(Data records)

◇ ◇ ◇

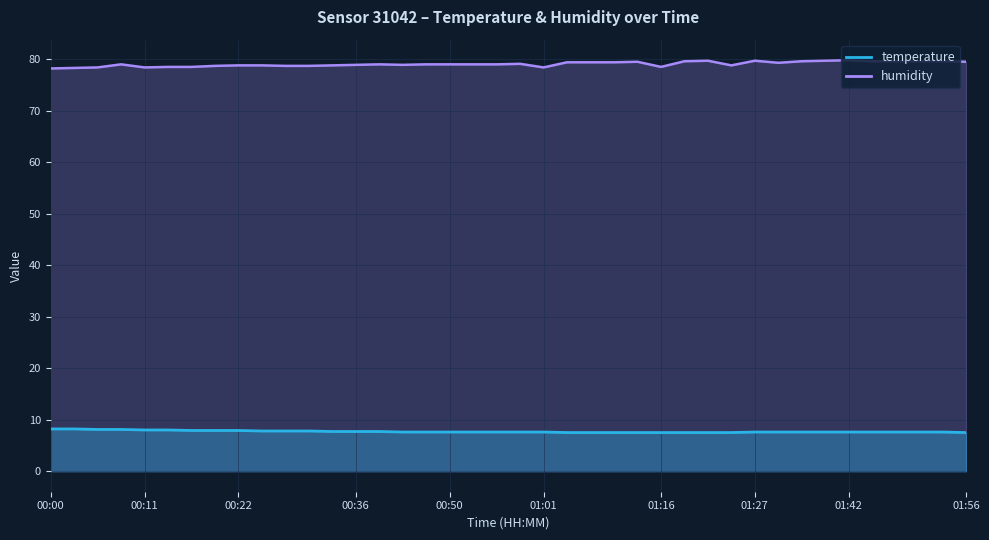

What is the difference between the humidity values at 01:13 and 00:58?

0.4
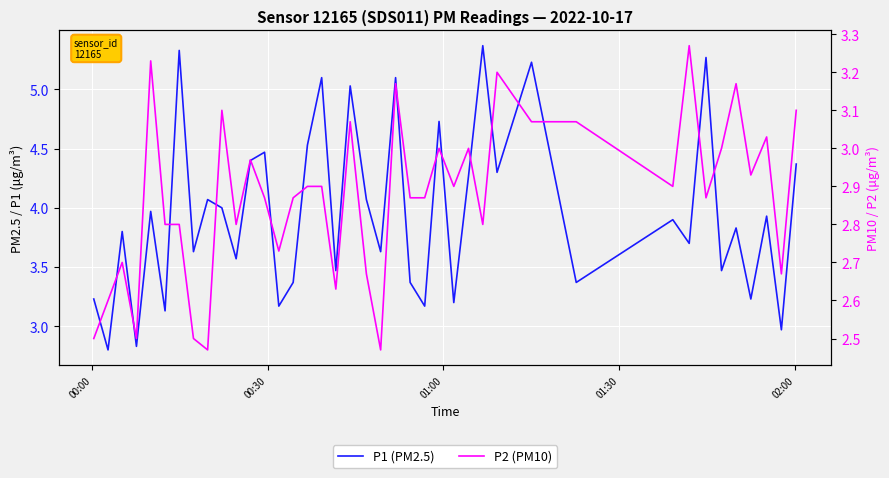

How many distinct data groups are displayed?

2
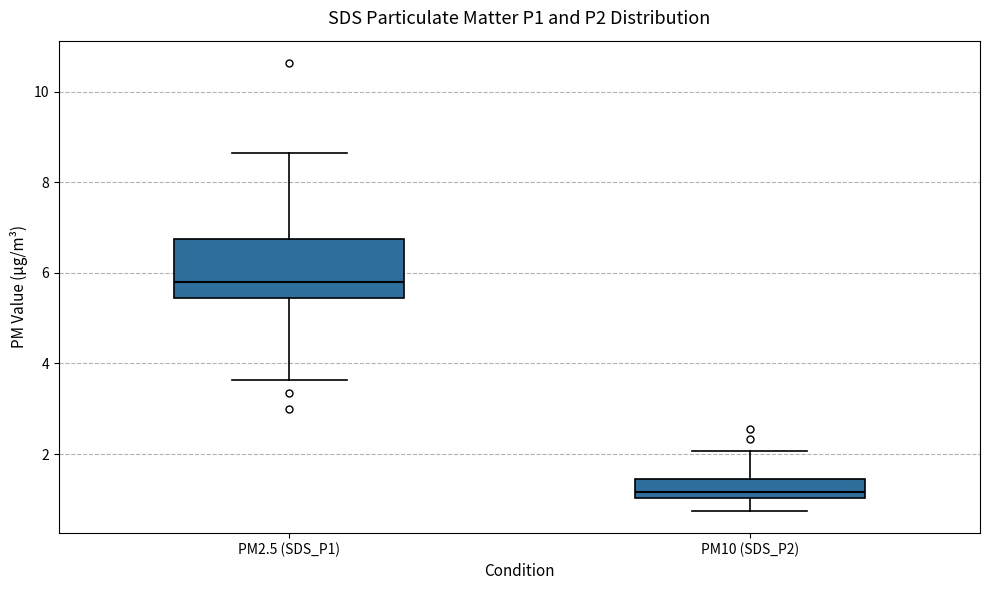

Where is the upper edge of the box for PM2.5 (SDS_P1) on the y-axis? The values are not printed on the chart, so give them approximately, as read against the axis.

6.8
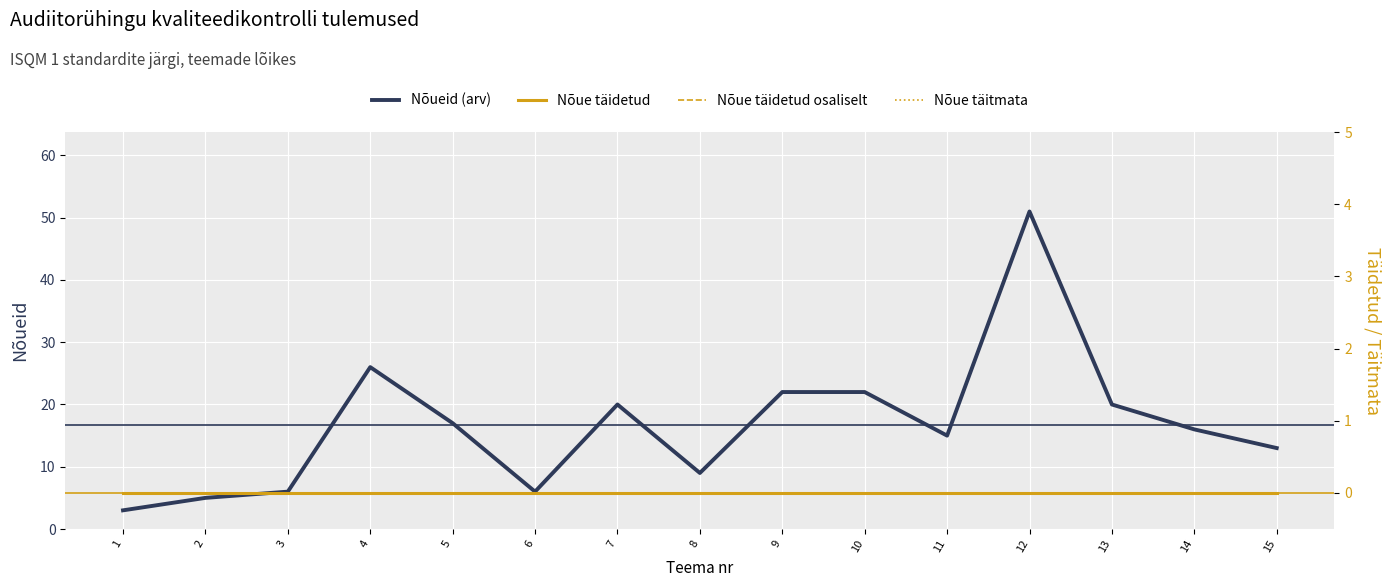

Reading left to right, list all the values displayed in this chart.

Nõueid (arv): 1=3	2=5	3=6	4=26	5=17	6=6	7=20	8=9	9=22	10=22	11=15	12=51	13=20	14=16	15=13
Nõue täidetud: 1=0	2=0	3=0	4=0	5=0	6=0	7=0	8=0	9=0	10=0	11=0	12=0	13=0	14=0	15=0
Nõue täidetud osaliselt: 1=0	2=0	3=0	4=0	5=0	6=0	7=0	8=0	9=0	10=0	11=0	12=0	13=0	14=0	15=0
Nõue täitmata: 1=0	2=0	3=0	4=0	5=0	6=0	7=0	8=0	9=0	10=0	11=0	12=0	13=0	14=0	15=0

◇ ◇ ◇

— WORK TO COMPLETE —
Extract every line of text from all the rows above and reproduce each one word for word. Leave the pictures out.

— EXERCISE SOLUTION —
What is the difference between the humidity values at 01:13 and 00:58?

0.4

How many distinct data groups are displayed?

2

Where is the upper edge of the box for PM2.5 (SDS_P1) on the y-axis? The values are not printed on the chart, so give them approximately, as read against the axis.

6.8

Reading left to right, list all the values displayed in this chart.

Nõueid (arv): 1=3	2=5	3=6	4=26	5=17	6=6	7=20	8=9	9=22	10=22	11=15	12=51	13=20	14=16	15=13
Nõue täidetud: 1=0	2=0	3=0	4=0	5=0	6=0	7=0	8=0	9=0	10=0	11=0	12=0	13=0	14=0	15=0
Nõue täidetud osaliselt: 1=0	2=0	3=0	4=0	5=0	6=0	7=0	8=0	9=0	10=0	11=0	12=0	13=0	14=0	15=0
Nõue täitmata: 1=0	2=0	3=0	4=0	5=0	6=0	7=0	8=0	9=0	10=0	11=0	12=0	13=0	14=0	15=0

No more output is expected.